Fingerprinting Space Storms Using Dynamic Wave Power Spectra


News, Student Projects

Faculty: Jeff Sanny and David Berube (Physics)
Students: Alex Trevelyan (Engineering Physics, Class of ’09) and Brandon Sorbom (Electrical Engineering, Class of ’09)
Abstract: As we increasingly depend on satellite technology in our everyday lives, understanding space weather is of critical importance to our national interests. Magnetic storms in the Earth’s space environment often occur following periods of intense solar activity. Some, but not all, of these storms are accompanied by a rapid enhancement in the population of very energetic electrons that travel at near-relativistic speeds. These so-called “killer electrons” are of particular interest to the space science community because of their potential threat to spacecraft instrumentation. Recent work has indicated that the mechanism for the production of these relativistic electrons is likely to be associated with pulsations in the Earth’s magnetic field at ultra low frequencies (ULF). In this study, the dynamic power spectra of ULF waves over a frequency range that encompasses three classes (Pc3, Pc4, and Pc5) of these waves are examined for two major magnetic storms: one with, and the other without, relativistic electron enhancement.
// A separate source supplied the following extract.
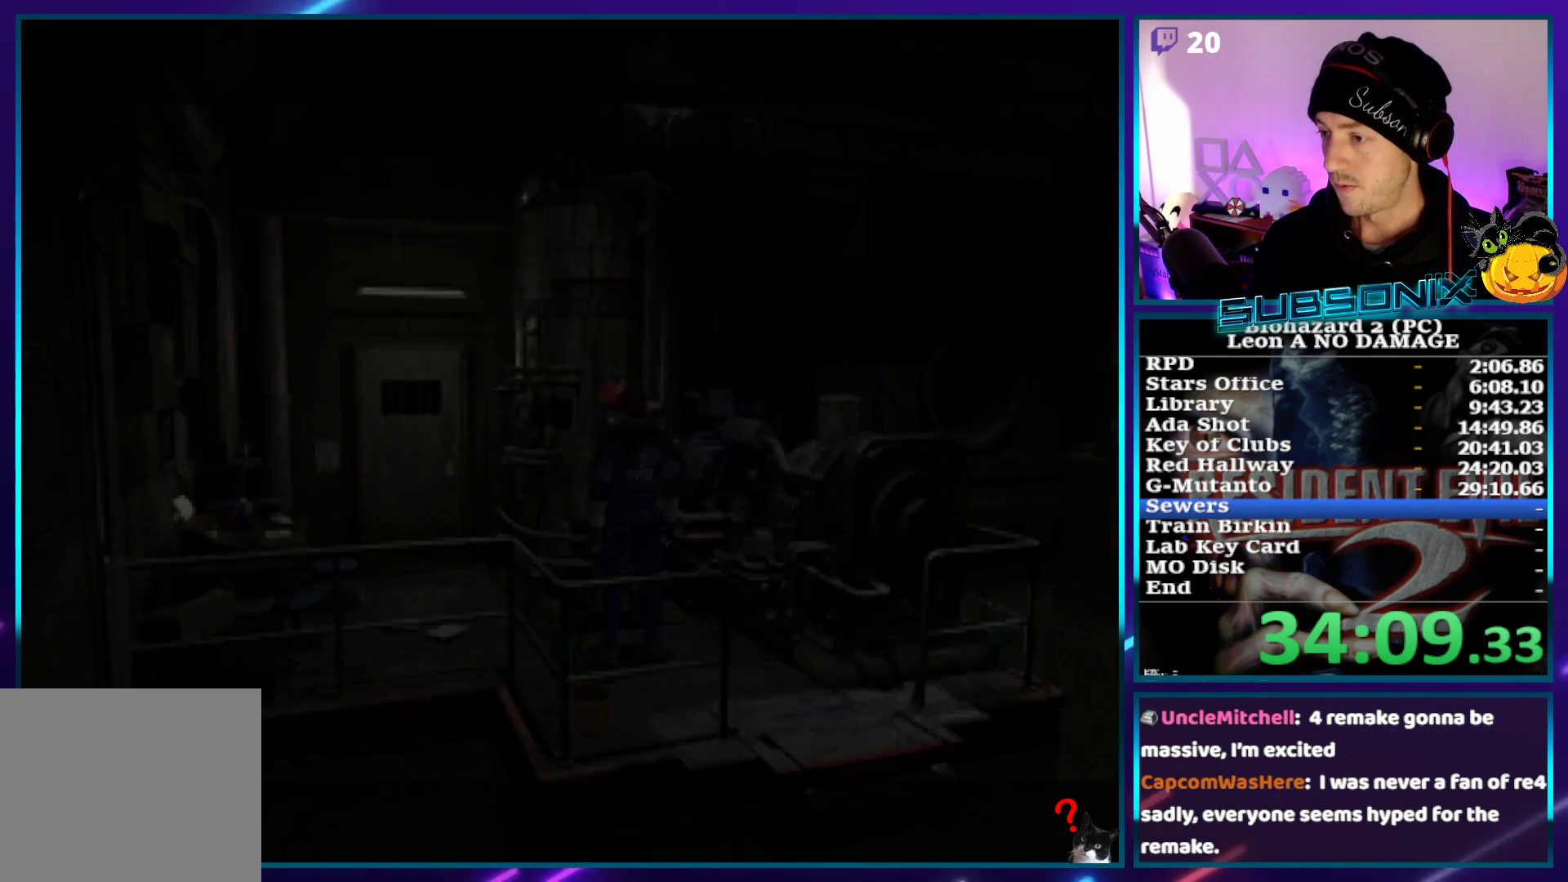
{"buttons": [], "left_stick": "center", "right_stick": "down-left", "events": [[483, "right_stick", "down-left"]]}
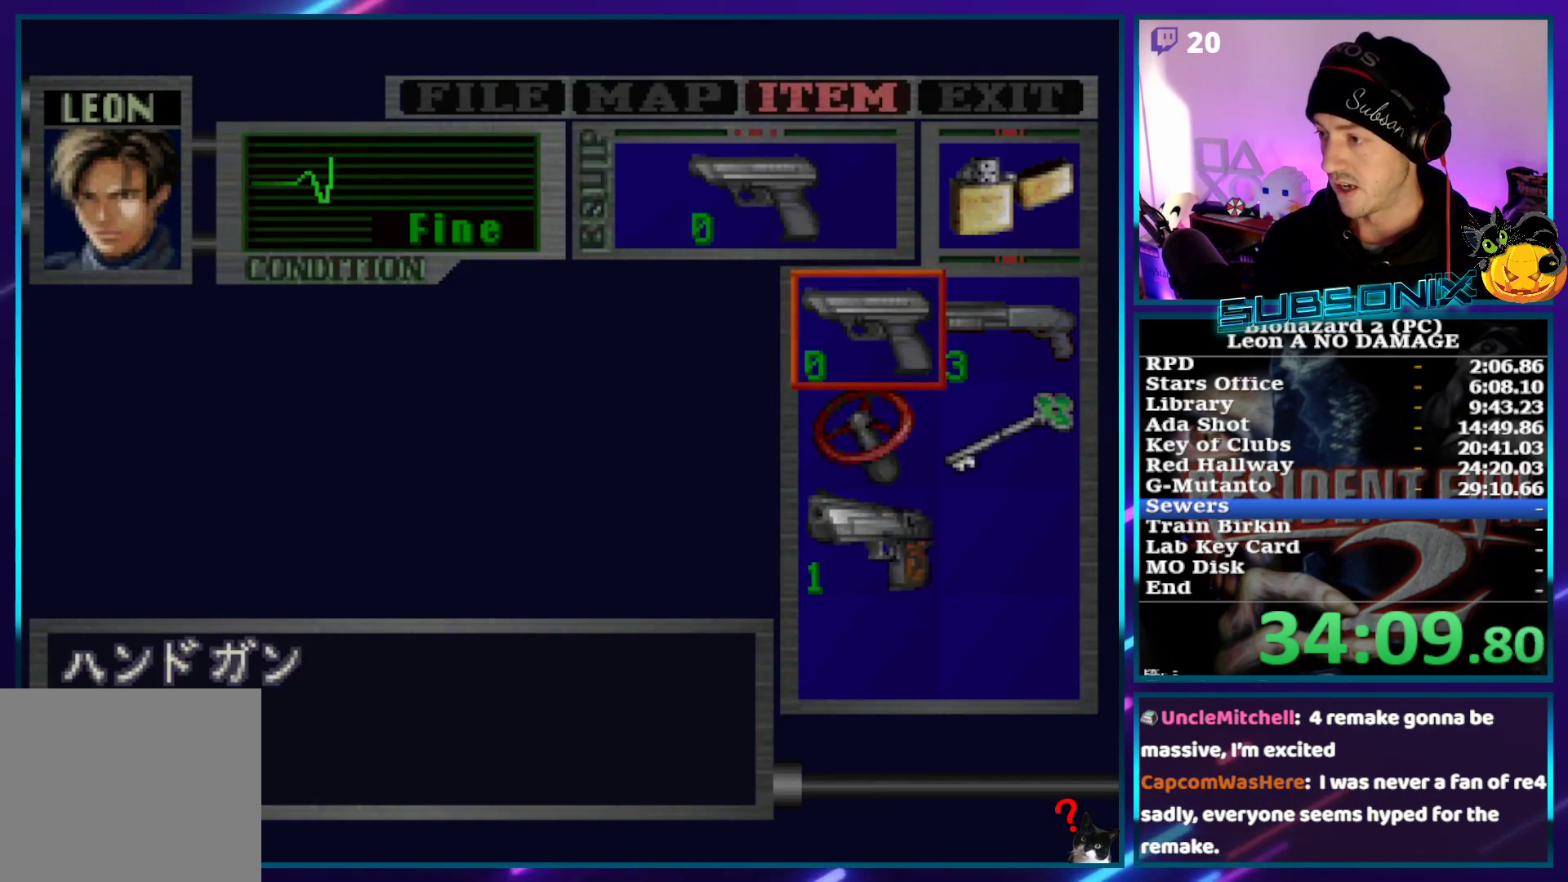
{"buttons": ["SQUARE", "DPAD_LEFT"], "left_stick": "center", "right_stick": "center", "events": [[150, "right_stick", "center"], [217, "DPAD_LEFT", "down"], [267, "SQUARE", "down"]]}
The ULF fingerprint of the storm that is accompanied by the energetic electrons exhibits a significant and prolonged increase in wave power during the storm’s recovery phase over a frequency range that encompasses all three wave classes. Alternately, the fingerprint of the storm without the energetic electrons shows an increase in wave power only for the lowest frequency waves in the Pc5 band. This difference indicates that a prolonged, broadband enhancement in wave power may be necessary for the production of killer electrons.
This project was presented by the students at the Posters on the Hill Conference in Washington DC in April 2008.
The project is funded by NSF.
Image caption (above): Two magnetic storms, one with, and one without an increase in the energetic electron population.